With shouts of encouragement, I saw the test through to the bitter end, and fell off the treadmill to be sent for a shower and a cuppa, before Dave gave me the preliminary results. With words of encouragement – I bet he says that to everyone – he went through the results and what they meant.  Confirmation came of what, if I’d thought about it, I’d known already: my speed, for an old git, wasn’t bad but my stamina was pretty lousy.  His analysis was that I was built to run up to 10K (so why I had a booked 5 half marathons in that year?)

So what to do with the stamina? Dave gave me a six-day a week programme of essentially endurance training, staying within a narrow heart rate zone (144-151) which would build the stamina and endurance.  Still sweating profusely, despite the shower (that’s what Strava is for, see, to cool down!) I headed out into the brave new dawn of structured intelligent training, dreaming about those PBs that would come tumbling and of the 1hour 30 half marathon Dave said was achievable.

Did it work?

Determined not to waste my two hour consultation and the fee (I am from Yorkshire after all), I dutifully programmed my watch for the different training days and embarked on the programme.  I found it very difficult to stay in the HR zone, and when I did,  I was overtaken by more than one snail, I was so slow.  Sometimes I failed totally and other times I seemed to manage.  Things seemed to be slowly progressing but then disaster struck.  Whether it was running six days a week or just bad timing I don’t know, but my knee decided it needed some time out and I had to hang up the running shoes for two months, missing one-half and abandoning another, just 4km into the run.  Once back running, I felt like I was starting again, not just the endurance training but running.  Since then I have shaved time off the last three runs I’ve done: the Great North, Paris-Versailles and the Shelton Striders 10K, the latter being a 10K PB too.

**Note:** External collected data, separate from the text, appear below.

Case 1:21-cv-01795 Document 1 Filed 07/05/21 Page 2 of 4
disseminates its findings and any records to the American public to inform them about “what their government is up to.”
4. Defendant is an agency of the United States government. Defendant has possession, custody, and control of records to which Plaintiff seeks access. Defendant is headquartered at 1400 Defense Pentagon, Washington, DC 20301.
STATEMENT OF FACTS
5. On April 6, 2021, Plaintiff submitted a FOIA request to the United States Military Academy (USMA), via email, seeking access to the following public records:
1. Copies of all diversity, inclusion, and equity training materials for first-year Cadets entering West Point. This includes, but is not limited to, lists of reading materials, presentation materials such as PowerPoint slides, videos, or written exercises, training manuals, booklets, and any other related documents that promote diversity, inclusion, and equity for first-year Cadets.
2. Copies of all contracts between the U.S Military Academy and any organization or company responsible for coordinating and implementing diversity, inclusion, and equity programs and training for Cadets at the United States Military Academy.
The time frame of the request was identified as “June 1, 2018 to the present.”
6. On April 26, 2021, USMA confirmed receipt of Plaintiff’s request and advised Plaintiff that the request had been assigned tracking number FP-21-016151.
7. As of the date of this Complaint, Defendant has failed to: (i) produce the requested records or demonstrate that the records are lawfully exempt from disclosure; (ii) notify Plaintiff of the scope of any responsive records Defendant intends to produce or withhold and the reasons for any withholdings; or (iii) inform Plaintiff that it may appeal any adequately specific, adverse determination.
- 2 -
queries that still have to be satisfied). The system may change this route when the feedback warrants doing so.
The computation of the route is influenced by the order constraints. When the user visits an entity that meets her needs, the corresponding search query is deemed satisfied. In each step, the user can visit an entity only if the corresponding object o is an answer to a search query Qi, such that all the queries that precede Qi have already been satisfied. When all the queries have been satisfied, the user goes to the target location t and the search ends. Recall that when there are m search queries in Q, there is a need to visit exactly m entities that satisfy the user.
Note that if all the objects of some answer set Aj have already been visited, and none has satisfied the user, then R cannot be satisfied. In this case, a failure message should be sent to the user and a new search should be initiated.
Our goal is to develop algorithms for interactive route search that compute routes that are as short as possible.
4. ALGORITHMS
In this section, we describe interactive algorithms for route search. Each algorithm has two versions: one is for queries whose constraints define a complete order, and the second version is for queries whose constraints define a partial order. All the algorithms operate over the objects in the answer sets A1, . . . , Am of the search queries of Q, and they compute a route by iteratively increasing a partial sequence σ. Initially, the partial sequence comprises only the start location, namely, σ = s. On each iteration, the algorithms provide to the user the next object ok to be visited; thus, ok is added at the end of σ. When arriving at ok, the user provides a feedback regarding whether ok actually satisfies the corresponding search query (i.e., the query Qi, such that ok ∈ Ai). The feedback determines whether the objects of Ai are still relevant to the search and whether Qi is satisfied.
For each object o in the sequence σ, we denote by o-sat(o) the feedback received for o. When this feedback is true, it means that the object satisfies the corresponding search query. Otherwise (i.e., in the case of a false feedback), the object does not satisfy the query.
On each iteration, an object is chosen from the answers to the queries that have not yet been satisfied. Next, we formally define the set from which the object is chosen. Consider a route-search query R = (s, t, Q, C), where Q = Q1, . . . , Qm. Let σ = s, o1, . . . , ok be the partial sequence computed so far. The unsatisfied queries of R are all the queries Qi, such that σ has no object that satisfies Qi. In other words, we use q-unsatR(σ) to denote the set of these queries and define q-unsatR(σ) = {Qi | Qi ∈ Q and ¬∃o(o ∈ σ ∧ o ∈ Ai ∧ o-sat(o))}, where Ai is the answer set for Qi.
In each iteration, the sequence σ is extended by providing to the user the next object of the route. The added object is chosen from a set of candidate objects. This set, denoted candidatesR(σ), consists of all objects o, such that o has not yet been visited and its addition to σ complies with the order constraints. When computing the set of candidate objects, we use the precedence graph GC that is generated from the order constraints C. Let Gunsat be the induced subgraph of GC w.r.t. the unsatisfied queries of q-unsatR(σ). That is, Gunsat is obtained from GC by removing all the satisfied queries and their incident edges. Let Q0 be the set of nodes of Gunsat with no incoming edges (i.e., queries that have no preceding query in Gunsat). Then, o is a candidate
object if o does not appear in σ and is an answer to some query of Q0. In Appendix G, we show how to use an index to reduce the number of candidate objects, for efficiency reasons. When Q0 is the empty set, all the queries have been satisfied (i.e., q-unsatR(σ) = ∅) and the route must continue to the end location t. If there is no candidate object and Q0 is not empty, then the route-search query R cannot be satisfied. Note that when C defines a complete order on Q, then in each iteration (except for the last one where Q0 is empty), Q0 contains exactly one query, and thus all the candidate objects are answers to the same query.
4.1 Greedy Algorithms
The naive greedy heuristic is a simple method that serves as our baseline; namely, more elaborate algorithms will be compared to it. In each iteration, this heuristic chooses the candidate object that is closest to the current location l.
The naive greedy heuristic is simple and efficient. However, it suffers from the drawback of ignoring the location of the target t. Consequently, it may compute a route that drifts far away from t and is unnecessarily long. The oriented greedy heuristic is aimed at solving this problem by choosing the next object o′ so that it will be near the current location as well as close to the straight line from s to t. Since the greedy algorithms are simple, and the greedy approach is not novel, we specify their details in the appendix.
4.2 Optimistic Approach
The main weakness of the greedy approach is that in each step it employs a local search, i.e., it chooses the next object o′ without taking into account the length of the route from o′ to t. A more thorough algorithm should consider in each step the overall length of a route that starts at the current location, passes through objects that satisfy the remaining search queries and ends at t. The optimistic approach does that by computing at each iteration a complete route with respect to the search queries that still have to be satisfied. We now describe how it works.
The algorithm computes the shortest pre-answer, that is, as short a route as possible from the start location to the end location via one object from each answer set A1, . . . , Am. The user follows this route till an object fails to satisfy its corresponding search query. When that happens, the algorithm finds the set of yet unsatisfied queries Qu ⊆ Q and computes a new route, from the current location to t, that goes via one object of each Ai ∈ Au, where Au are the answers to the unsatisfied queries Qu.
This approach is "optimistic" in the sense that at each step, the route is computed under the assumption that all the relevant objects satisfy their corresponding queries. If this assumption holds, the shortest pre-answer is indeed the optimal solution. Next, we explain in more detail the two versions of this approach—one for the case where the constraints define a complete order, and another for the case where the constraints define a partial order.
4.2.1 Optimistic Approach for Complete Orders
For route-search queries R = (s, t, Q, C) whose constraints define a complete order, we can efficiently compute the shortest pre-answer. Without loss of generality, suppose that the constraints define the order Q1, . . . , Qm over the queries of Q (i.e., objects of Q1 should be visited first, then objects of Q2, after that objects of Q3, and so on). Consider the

So was it worth the investment?  A big fat yes, if only because it made me think about my running more and gave me a structure to work to.  To get the most out of it, I think i need to go back and see how the HR zones have changed (if) and to adjust the training accordingly.  With the London Marathon looming ever larger over the horizon too, my endurance certainly needs working on still.  A half marathon is one thing, but doubling the distance and still being able to smile at the end is something else.